◆ **Directive**
Copy out the entries word for word, leaving images aside.

Start of Input material

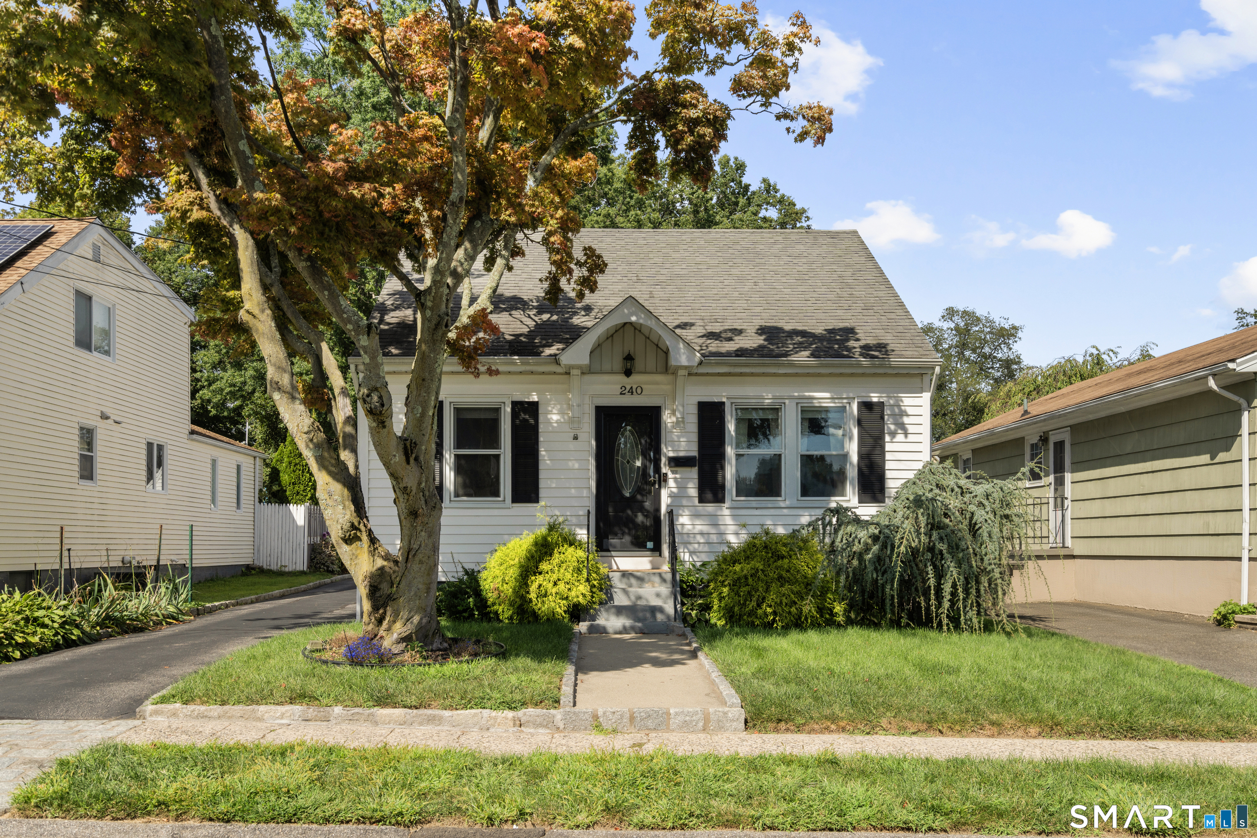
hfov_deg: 61.9
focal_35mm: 30
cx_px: 628
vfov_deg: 43.6
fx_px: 1047
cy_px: 419
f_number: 9
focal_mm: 30
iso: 200
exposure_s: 1/50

End of Input material

◆ **Answer to this task**
hfov_deg: 61.9
focal_35mm: 30
cx_px: 628
vfov_deg: 43.6
fx_px: 1047
cy_px: 419
f_number: 9
focal_mm: 30
iso: 200
exposure_s: 1/50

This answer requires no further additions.